I want you to know that adventure doesn’t have to start by shoving a clip into a gun and jumping onto the bed of a pickup truck headed for mayhem. It can begin instead by looking at the firmament, and wondering, and dreaming.

It can continue by learning things that holy texts never talk about. Things like science. Poetry. Architecture. Music. Technology.

Some day soon, look up through a telescope, if you can find one. Get a feel for how vanishingly small you are.

Have you ever seen the photo I’m attaching? Every once in a while I find myself staring at it. It’s called the Pale Blue Dot, a name that an influential astronomer gave it. It’s a picture taken by a camera on a man-made spacecraft that had, at the time, been traveling for twelve years at a speed of 40,000 kilometers an hour.

That dot, that pixel? That’s Earth. The astronomer reminded us that everyone we love and hate, everyone we know and don’t, every human being ever, lives — or lived — on that speck.

The photo was taken from the edge of our solar system, about 6,000,000,000 kilometers away. And that’s already mindblowing.
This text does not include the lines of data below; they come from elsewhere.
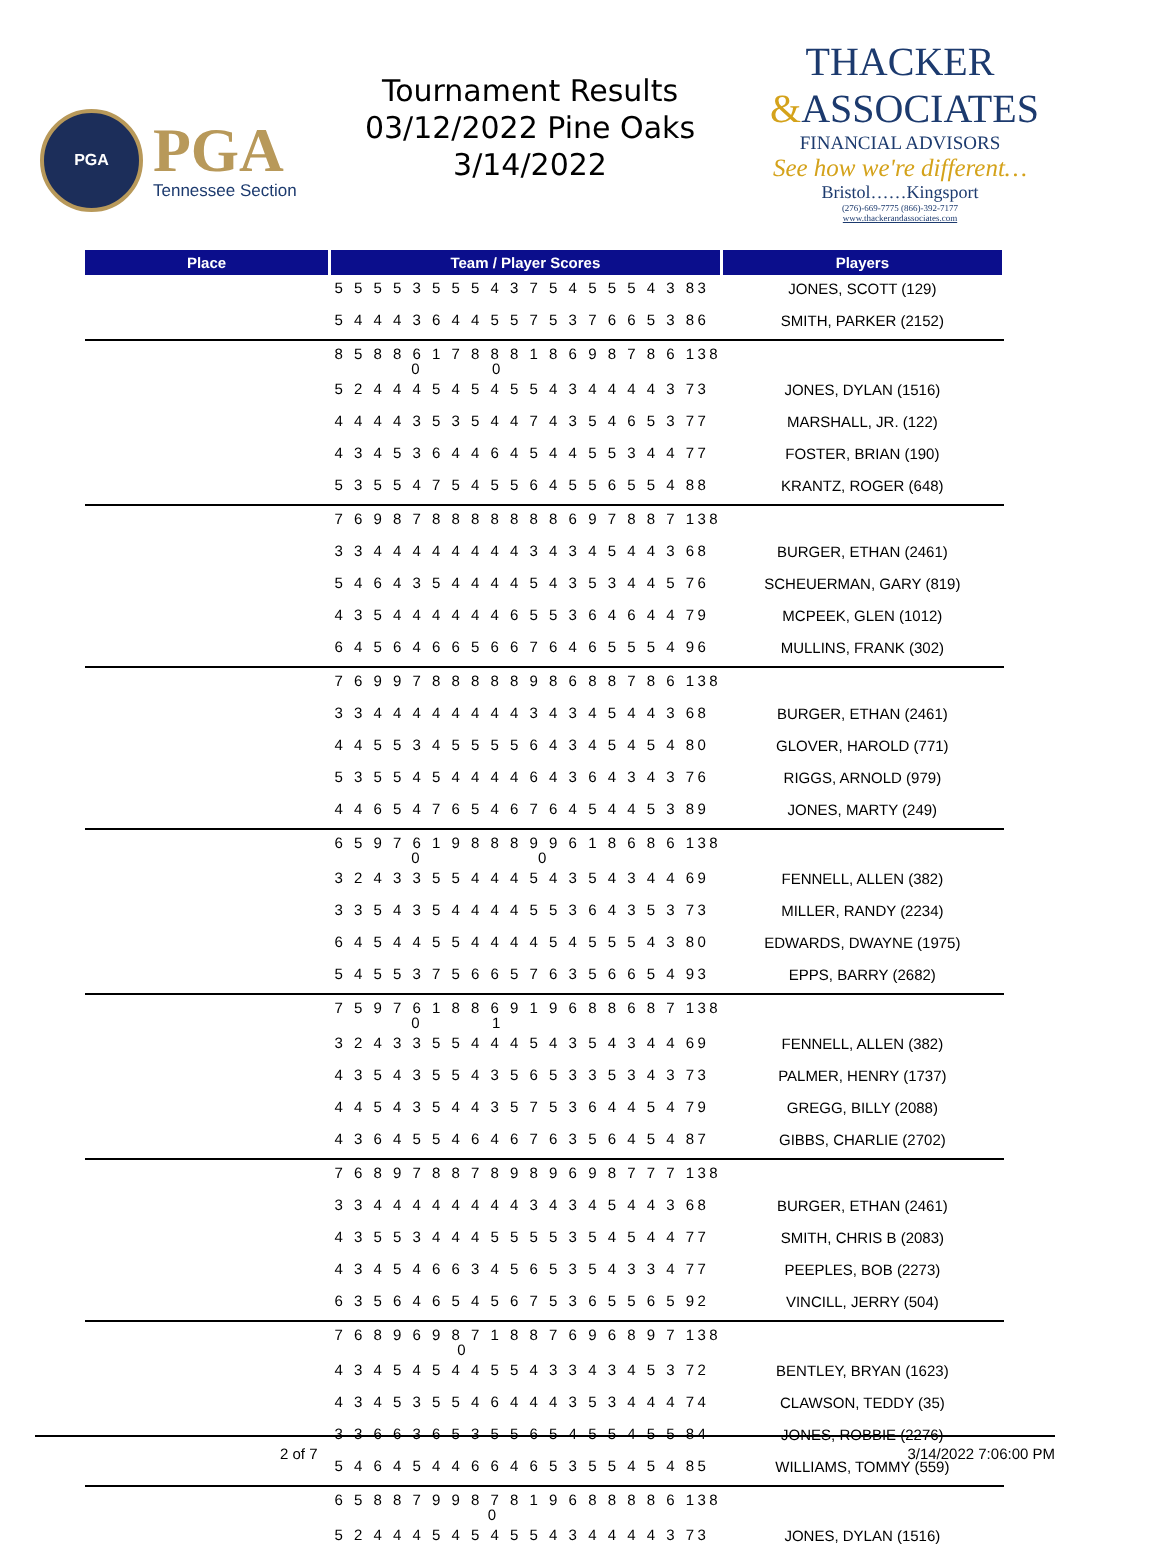PGA
PGA
Tennessee Section
Tournament Results
03/12/2022 Pine Oaks
3/14/2022
THACKER
&ASSOCIATES
FINANCIAL ADVISORS
See how we're different…
Bristol……Kingsport
(276)-669-7775 (866)-392-7177
www.thackerandassociates.com
| Place | Team / Player Scores | Players |
| --- | --- | --- |
| | 5 5 5 5 3 5 5 5 4 3 7 5 4 5 5 5 4 3 83 | JONES, SCOTT (129) |
| | 5 4 4 4 3 6 4 4 5 5 7 5 3 7 6 6 5 3 86 | SMITH, PARKER (2152) |
| | 8 5 8 8 6 1 7 8 8 8 1 8 6 9 8 7 8 6 138 0 0 | |
| | 5 2 4 4 4 5 4 5 4 5 5 4 3 4 4 4 4 3 73 | JONES, DYLAN (1516) |
| | 4 4 4 4 3 5 3 5 4 4 7 4 3 5 4 6 5 3 77 | MARSHALL, JR. (122) |
| | 4 3 4 5 3 6 4 4 6 4 5 4 4 5 5 3 4 4 77 | FOSTER, BRIAN (190) |
| | 5 3 5 5 4 7 5 4 5 5 6 4 5 5 6 5 5 4 88 | KRANTZ, ROGER (648) |
| | 7 6 9 8 7 8 8 8 8 8 8 8 6 9 7 8 8 7 138 | |
| | 3 3 4 4 4 4 4 4 4 4 3 4 3 4 5 4 4 3 68 | BURGER, ETHAN (2461) |
| | 5 4 6 4 3 5 4 4 4 4 5 4 3 5 3 4 4 5 76 | SCHEUERMAN, GARY (819) |
| | 4 3 5 4 4 4 4 4 4 6 5 5 3 6 4 6 4 4 79 | MCPEEK, GLEN (1012) |
| | 6 4 5 6 4 6 6 5 6 6 7 6 4 6 5 5 5 4 96 | MULLINS, FRANK (302) |
| | 7 6 9 9 7 8 8 8 8 8 9 8 6 8 8 7 8 6 138 | |
| | 3 3 4 4 4 4 4 4 4 4 3 4 3 4 5 4 4 3 68 | BURGER, ETHAN (2461) |
| | 4 4 5 5 3 4 5 5 5 5 6 4 3 4 5 4 5 4 80 | GLOVER, HAROLD (771) |
| | 5 3 5 5 4 5 4 4 4 4 6 4 3 6 4 3 4 3 76 | RIGGS, ARNOLD (979) |
| | 4 4 6 5 4 7 6 5 4 6 7 6 4 5 4 4 5 3 89 | JONES, MARTY (249) |
| | 6 5 9 7 6 1 9 8 8 8 9 9 6 1 8 6 8 6 138 0 0 | |
| | 3 2 4 3 3 5 5 4 4 4 5 4 3 5 4 3 4 4 69 | FENNELL, ALLEN (382) |
| | 3 3 5 4 3 5 4 4 4 4 5 5 3 6 4 3 5 3 73 | MILLER, RANDY (2234) |
| | 6 4 5 4 4 5 5 4 4 4 4 5 4 5 5 5 4 3 80 | EDWARDS, DWAYNE (1975) |
| | 5 4 5 5 3 7 5 6 6 5 7 6 3 5 6 6 5 4 93 | EPPS, BARRY (2682) |
| | 7 5 9 7 6 1 8 8 6 9 1 9 6 8 8 6 8 7 138 0 1 | |
| | 3 2 4 3 3 5 5 4 4 4 5 4 3 5 4 3 4 4 69 | FENNELL, ALLEN (382) |
| | 4 3 5 4 3 5 5 4 3 5 6 5 3 3 5 3 4 3 73 | PALMER, HENRY (1737) |
| | 4 4 5 4 3 5 4 4 3 5 7 5 3 6 4 4 5 4 79 | GREGG, BILLY (2088) |
| | 4 3 6 4 5 5 4 6 4 6 7 6 3 5 6 4 5 4 87 | GIBBS, CHARLIE (2702) |
| | 7 6 8 9 7 8 8 7 8 9 8 9 6 9 8 7 7 7 138 | |
| | 3 3 4 4 4 4 4 4 4 4 3 4 3 4 5 4 4 3 68 | BURGER, ETHAN (2461) |
| | 4 3 5 5 3 4 4 4 5 5 5 5 3 5 4 5 4 4 77 | SMITH, CHRIS B (2083) |
| | 4 3 4 5 4 6 6 3 4 5 6 5 3 5 4 3 3 4 77 | PEEPLES, BOB (2273) |
| | 6 3 5 6 4 6 5 4 5 6 7 5 3 6 5 5 6 5 92 | VINCILL, JERRY (504) |
| | 7 6 8 9 6 9 8 7 1 8 8 7 6 9 6 8 9 7 138 0 | |
| | 4 3 4 5 4 5 4 4 5 5 4 3 3 4 3 4 5 3 72 | BENTLEY, BRYAN (1623) |
| | 4 3 4 5 3 5 5 4 6 4 4 4 3 5 3 4 4 4 74 | CLAWSON, TEDDY (35) |
| | 3 3 6 6 3 6 5 3 5 5 6 5 4 5 5 4 5 5 84 | JONES, ROBBIE (2276) |
| | 5 4 6 4 5 4 4 6 6 4 6 5 3 5 5 4 5 4 85 | WILLIAMS, TOMMY (559) |
| | 6 5 8 8 7 9 9 8 7 8 1 9 6 8 8 8 8 6 138 0 | |
| | 5 2 4 4 4 5 4 5 4 5 5 4 3 4 4 4 4 3 73 | JONES, DYLAN (1516) |
2 of 7 3/14/2022 7:06:00 PM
But do you know how many galaxies exist in the observable universe, Abu Bakr? Scientists say it’s over 100,000,000,000. It’s impossible to fathom. Let’s just say there are more stars and planets than you and I and everybody we know could count if counting was all we did until our last breath.

When you look at the picture, or through that telescope, try to intuit how short your life will be in that inky vastness of space and time. Even if you live to be 120, it’s nothing. The length of a finger snap, the duration of a syllable. Still, when you’re young, it seems like an ocean of time. It’s certainly enough to try and make a difference. When the end comes, how will we have mattered? What will you do in the remaining milliseconds of spacetime that make up the rest of your life?

When you were four years old, Abu, you made promises that you didn’t understand and don’t have to keep. If you’ll consider a stranger’s advice, don’t waste another thought on what you said. Don’t dwell on what you saw or what they made you do. Your past is unchangeable, but your future doesn’t have to be unknowable. Despite what you may have been taught about divine destiny and duty to God, you have a say, a choice. Your future is yours to shape, because, like the rest of the billions of people on that blue dust speck, you’re no one’s puppet. You are in control of what you do next. Maybe that’s terrifying at first, but it’s more than a little liberating once you let it sink in.

I don’t know about you, but sometimes, my faraway friend, I get so bone tired of living in a world of tribes and cliques. When I come down from my natural state of mild agitation — which isn’t often enough — I wish we could all laugh our apprehensions and fears away, and find ways to reach across these stupid walls that immure us. That’s why I’m writing to you. Reaching.

I have a feeling you’ll be in my thoughts a lot.

Respond when you can, and if you want. Realistically, I don’t suppose I’ll ever hear from you, but stranger things have happened.

Meanwhile, be well… and above all, be good.